Why We Should Practice Beyond Prone, Kneeling and Seated for Long Distance Shooting

As a former military sniper, I was trained to engage a target primarily from the three shooting positions—prone, kneeling and sitting. But in the course of my real life combat experiences, I’ve found there’s a need to master other, often less comfortable positions, even for long distance shooters. Really it all depends on the situation, and for a civilian marksmen, being a little familiar with many positions is a lot “safer” than being tethered to a few.

By courtesy of military brass or Olympic coaches, we understand that the best shooting positions accommodate the shooters’ body, adapt to the terrain the weapon will be fired on up to the target area and (of course) support the rifle in a fashion that makes it more controllable and, therefore, more accurate.

The prone position offers great steadiness of aim, and its obvious concealment advantages can’t ever be discounted. This is my favorite position for these reasons as it is for many long distance shooters. The kneeling position creates a steady base for the arms, and thus also for the rifle, but it isn’t a position that can be maintained for any great length of time before muscular tremors set in. It’s also, as you may know or have guessed, murder on the knees (especially older knees). The sitting position provides the steadfastness of the back and the bracing of the elbows on the knees but, again, it won’t be awfully long before muscle fatigue sets in (usually starting with the forearms) no matter how great of shape we’re in.

The point is that all of these shooting tactics present weaknesses and depending on the circumstances one finds oneself in, there are countless variations on these positions for the sniper or any long-distance shooter to combat them. Shooting with support from your off-side may be the only way to make the shot after your shooting side gives out while glassing a target (be it a deer or a terrorist) for 10-minutes without a shot opportunity. One other thing that should be obvious is this—quick, reactive movements are extremely limited in all three of these positions. This is not to say quick movement is of extreme importance to the sniper positioned a mile away, but a degree of mobility plus the potential to set up and take, say, a moving target faster are all bonuses for military or civilian shooters.

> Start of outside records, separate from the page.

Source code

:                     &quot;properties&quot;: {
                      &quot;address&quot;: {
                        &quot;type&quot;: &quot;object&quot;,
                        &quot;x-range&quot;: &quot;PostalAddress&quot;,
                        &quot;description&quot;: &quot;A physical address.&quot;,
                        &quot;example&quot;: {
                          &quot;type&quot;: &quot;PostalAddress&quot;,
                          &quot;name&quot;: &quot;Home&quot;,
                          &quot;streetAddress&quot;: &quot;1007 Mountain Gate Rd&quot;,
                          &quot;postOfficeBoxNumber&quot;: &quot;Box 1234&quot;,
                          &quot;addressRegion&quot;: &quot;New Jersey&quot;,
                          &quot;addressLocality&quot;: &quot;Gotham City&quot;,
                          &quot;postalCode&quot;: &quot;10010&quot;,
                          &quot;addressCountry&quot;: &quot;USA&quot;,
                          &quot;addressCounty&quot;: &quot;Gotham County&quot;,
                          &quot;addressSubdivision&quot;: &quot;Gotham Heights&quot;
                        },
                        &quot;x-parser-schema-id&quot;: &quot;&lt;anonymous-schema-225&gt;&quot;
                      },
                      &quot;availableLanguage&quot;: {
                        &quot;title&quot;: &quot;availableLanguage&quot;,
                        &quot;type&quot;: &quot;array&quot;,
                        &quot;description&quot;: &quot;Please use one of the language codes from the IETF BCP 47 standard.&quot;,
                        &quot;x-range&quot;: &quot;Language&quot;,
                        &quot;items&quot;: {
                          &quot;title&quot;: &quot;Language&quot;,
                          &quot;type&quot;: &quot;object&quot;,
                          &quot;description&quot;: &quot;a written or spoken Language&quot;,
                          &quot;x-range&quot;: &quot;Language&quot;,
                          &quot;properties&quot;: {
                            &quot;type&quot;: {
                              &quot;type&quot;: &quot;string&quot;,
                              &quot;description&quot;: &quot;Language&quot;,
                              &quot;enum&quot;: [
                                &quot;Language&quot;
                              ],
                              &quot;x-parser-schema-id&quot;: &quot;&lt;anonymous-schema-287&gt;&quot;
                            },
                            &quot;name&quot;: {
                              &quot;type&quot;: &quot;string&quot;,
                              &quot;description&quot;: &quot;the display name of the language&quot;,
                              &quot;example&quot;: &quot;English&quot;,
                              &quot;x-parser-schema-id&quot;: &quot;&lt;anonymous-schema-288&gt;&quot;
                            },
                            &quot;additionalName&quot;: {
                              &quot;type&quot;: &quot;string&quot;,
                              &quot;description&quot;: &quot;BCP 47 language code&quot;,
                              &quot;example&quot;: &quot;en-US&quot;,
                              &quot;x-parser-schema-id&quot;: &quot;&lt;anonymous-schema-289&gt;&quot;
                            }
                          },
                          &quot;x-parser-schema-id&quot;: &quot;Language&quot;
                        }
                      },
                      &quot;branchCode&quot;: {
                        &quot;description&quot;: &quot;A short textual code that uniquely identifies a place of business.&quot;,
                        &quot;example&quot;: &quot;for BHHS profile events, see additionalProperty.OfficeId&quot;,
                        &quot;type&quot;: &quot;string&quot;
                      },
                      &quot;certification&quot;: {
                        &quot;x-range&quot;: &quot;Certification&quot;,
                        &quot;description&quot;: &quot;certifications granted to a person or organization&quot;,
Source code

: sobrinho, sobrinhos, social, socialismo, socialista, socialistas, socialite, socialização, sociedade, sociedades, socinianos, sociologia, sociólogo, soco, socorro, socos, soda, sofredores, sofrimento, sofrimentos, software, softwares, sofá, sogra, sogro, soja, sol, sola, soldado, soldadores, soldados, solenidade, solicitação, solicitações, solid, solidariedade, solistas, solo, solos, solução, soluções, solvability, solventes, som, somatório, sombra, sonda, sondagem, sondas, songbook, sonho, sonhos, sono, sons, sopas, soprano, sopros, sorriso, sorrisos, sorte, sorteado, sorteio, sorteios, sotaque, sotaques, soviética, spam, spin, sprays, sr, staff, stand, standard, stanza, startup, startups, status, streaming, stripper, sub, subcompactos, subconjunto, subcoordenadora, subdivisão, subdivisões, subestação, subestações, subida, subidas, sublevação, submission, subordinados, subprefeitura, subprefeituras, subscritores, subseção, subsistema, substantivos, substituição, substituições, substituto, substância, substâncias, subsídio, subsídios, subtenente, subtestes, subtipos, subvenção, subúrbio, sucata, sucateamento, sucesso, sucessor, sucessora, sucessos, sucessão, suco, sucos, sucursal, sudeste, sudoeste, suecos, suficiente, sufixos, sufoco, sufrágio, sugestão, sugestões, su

For example, the standing position is one that the sniper just probably isn’t schooled enough in, but one that, every once in awhile, presents itself as the only option to make a really quick shot. Though it may seem impractical if not impossible for some with .50 caliber Barretts, it’s totally manageable (check out video for recoil) with the venerable .338 Lapua Magnum—the reigning king of sniper rounds.

Over the years, snipers have gotten very creative with unusual shooting positioning, sometimes with spectacular (and as you’ll see not so spectacular) results.

When I was a young guy of about nine and growing up in England I read a story about a World War II Japanese sniper on some island somewhere out in the Pacific who would hide way up in the branches of a tree, and when a target happened along he would hang upside down for a few seconds, bent legs over a branch. Dangling upside-down like a monkey, he would make accurate long-distance shots and then quickly pull himself back up into hiding to wait for the next target of opportunity.

As luck would have it, my dad had just bought me my first .22 caliber rifle and I thought if that Japanese sniper could hang upside down and make shots like that, so could I. So I lined up a bunch of old tin cans about 50 or 60 yards out from our enormous old oak tree in the back yard, and began the climb up to the first set of branches. It felt like I was a good 30 feet above the ground, which sloped away from the base of that tree at a fairly steep angle. At the ripe old age of nine, I thought I was safe enough.

With rifle in hand, I swung upside down while trying to get a bead on the first can. I remember screaming, “Oh, shit!” about 1.2 seconds before hitting the ground on my head and rolling the rest of the way down the little hill. Aside from the dangers of high places, that incident taught me a pretty good shooting lesson: I had a whole lot more to learn. More than a half century later, I am still on that learning curve.

When it comes to these more obscure or uncomfortable positions, the key is to practice, practice and then practice some more. Contrary to popular belief, a sniper may not necessarily be a natural marksman, or marksperson (as an awful lot of unbelievably fantastic long-range shooting is being done by a growing number of female shooters nowadays), but rather a person with certain intrinsic skills honed by a regimen of intensive training and practice.

Yes, our history books abound with stories about those great shooters, and thank God we’ll always have folks like Master Gunnery Sergeant Carlos Hathcock, but even he had to do some fine-tuning from his early days of knocking squirrels out of trees from 100 meters away. In most cases, it comes down to training, pretty much on a 24/7 basis and that’s where you should begin: train as much as you can because this will show you the more unusual shooting positions you will need to use to adapt to long distance shooting scenarios.

When it comes to competition shooting, thanks in large part to the military heritage of the sport, we still go back to those three primary positions of sitting, kneeling and prone. But standing is now included as well as the bench rest for all of us arthritic types (I’m only joking folks. I know a bunch of great young long-distance shooters who have taken the bench rest sport to new heights). Hey, maybe some day they’ll turn hanging upside down out of tree branches into an Olympics event!